Electronics source listings:

==*==

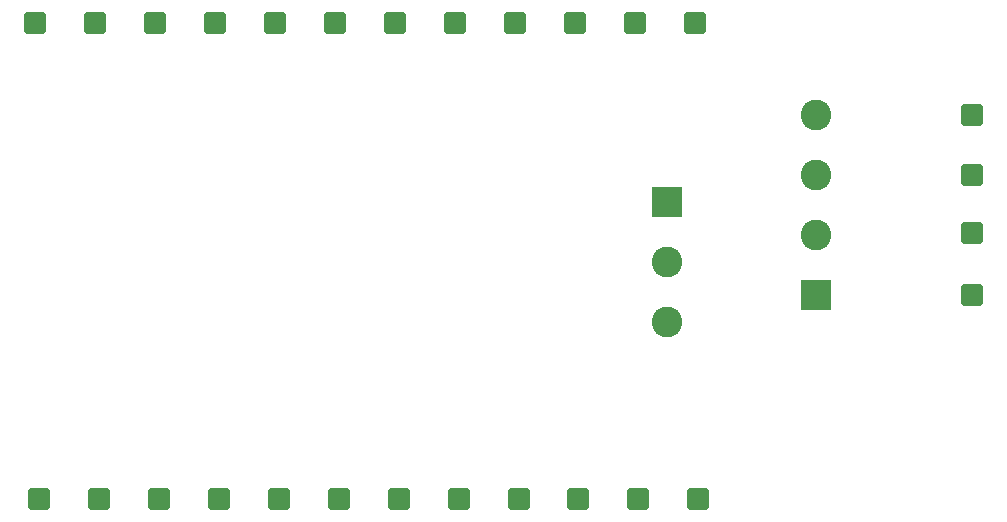
<source format=gbr>
%TF.GenerationSoftware,KiCad,Pcbnew,8.0.2*%
%TF.CreationDate,2024-07-03T12:32:50+02:00*%
%TF.ProjectId,OSSD_TEST_PCB,4f535344-5f54-4455-9354-5f5043422e6b,rev?*%
%TF.SameCoordinates,Original*%
%TF.FileFunction,Soldermask,Bot*%
%TF.FilePolarity,Negative*%
%FSLAX46Y46*%
G04 Gerber Fmt 4.6, Leading zero omitted, Abs format (unit mm)*
G04 Created by KiCad (PCBNEW 8.0.2) date 2024-07-03 12:32:50*
%MOMM*%
%LPD*%
G01*
G04 APERTURE LIST*
G04 Aperture macros list*
%AMRoundRect*
0 Rectangle with rounded corners*
0 $1 Rounding radius*
0 $2 $3 $4 $5 $6 $7 $8 $9 X,Y pos of 4 corners*
0 Add a 4 corners polygon primitive as box body*
4,1,4,$2,$3,$4,$5,$6,$7,$8,$9,$2,$3,0*
0 Add four circle primitives for the rounded corners*
1,1,$1+$1,$2,$3*
1,1,$1+$1,$4,$5*
1,1,$1+$1,$6,$7*
1,1,$1+$1,$8,$9*
0 Add four rect primitives between the rounded corners*
20,1,$1+$1,$2,$3,$4,$5,0*
20,1,$1+$1,$4,$5,$6,$7,0*
20,1,$1+$1,$6,$7,$8,$9,0*
20,1,$1+$1,$8,$9,$2,$3,0*%
G04 Aperture macros list end*
%ADD10R,2.600000X2.600000*%
%ADD11C,2.600000*%
%ADD12RoundRect,0.250000X-0.675000X-0.675000X0.675000X-0.675000X0.675000X0.675000X-0.675000X0.675000X0*%
%ADD13RoundRect,0.250000X0.675000X0.675000X-0.675000X0.675000X-0.675000X-0.675000X0.675000X-0.675000X0*%
G04 APERTURE END LIST*
D10*
%TO.C,J1101*%
X167589000Y-97150000D03*
D11*
X167589000Y-102230000D03*
X167589000Y-107310000D03*
%TD*%
D10*
%TO.C,J1005*%
X180213000Y-105029000D03*
D11*
X180213000Y-99949000D03*
X180213000Y-94869000D03*
X180213000Y-89789000D03*
%TD*%
D12*
%TO.C,J1002*%
X193421000Y-99822000D03*
%TD*%
%TO.C,J702*%
X134366000Y-82042000D03*
%TD*%
%TO.C,J901*%
X169926000Y-82042000D03*
%TD*%
D13*
%TO.C,J302*%
X149987000Y-122301000D03*
%TD*%
%TO.C,J403*%
X139827000Y-122301000D03*
%TD*%
D12*
%TO.C,J903*%
X159766000Y-82042000D03*
%TD*%
%TO.C,J701*%
X139446000Y-82042000D03*
%TD*%
D13*
%TO.C,J203*%
X170180000Y-122301000D03*
%TD*%
D12*
%TO.C,J801*%
X154686000Y-82042000D03*
%TD*%
D13*
%TO.C,J401*%
X129667000Y-122301000D03*
%TD*%
D12*
%TO.C,J601*%
X124206000Y-82042000D03*
%TD*%
%TO.C,J603*%
X114046000Y-82042000D03*
%TD*%
%TO.C,J802*%
X149606000Y-82042000D03*
%TD*%
%TO.C,J803*%
X144526000Y-82042000D03*
%TD*%
D13*
%TO.C,J202*%
X165100000Y-122301000D03*
%TD*%
%TO.C,J503*%
X124587000Y-122301000D03*
%TD*%
D12*
%TO.C,J602*%
X119126000Y-82042000D03*
%TD*%
D13*
%TO.C,J402*%
X134747000Y-122301000D03*
%TD*%
%TO.C,J501*%
X114427000Y-122301000D03*
%TD*%
D12*
%TO.C,J902*%
X164846000Y-82042000D03*
%TD*%
D13*
%TO.C,J502*%
X119507000Y-122301000D03*
%TD*%
%TO.C,J201*%
X160020000Y-122301000D03*
%TD*%
D12*
%TO.C,J703*%
X129286000Y-82042000D03*
%TD*%
D13*
%TO.C,J303*%
X155067000Y-122301000D03*
%TD*%
D12*
%TO.C,J1003*%
X193421000Y-94869000D03*
%TD*%
D13*
%TO.C,J301*%
X144907000Y-122301000D03*
%TD*%
D12*
%TO.C,J1004*%
X193421000Y-89789000D03*
%TD*%
%TO.C,J1001*%
X193421000Y-105029000D03*
%TD*%
M02*

</source>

==*==

JOB ITEM »
Show the lines of the records that include the string "corners".

EXERCISE ANSWER »
0 Rectangle with rounded corners*
0 $2 $3 $4 $5 $6 $7 $8 $9 X,Y pos of 4 corners*
0 Add a 4 corners polygon primitive as box body*
0 Add four circle primitives for the rounded corners*
0 Add four rect primitives between the rounded corners*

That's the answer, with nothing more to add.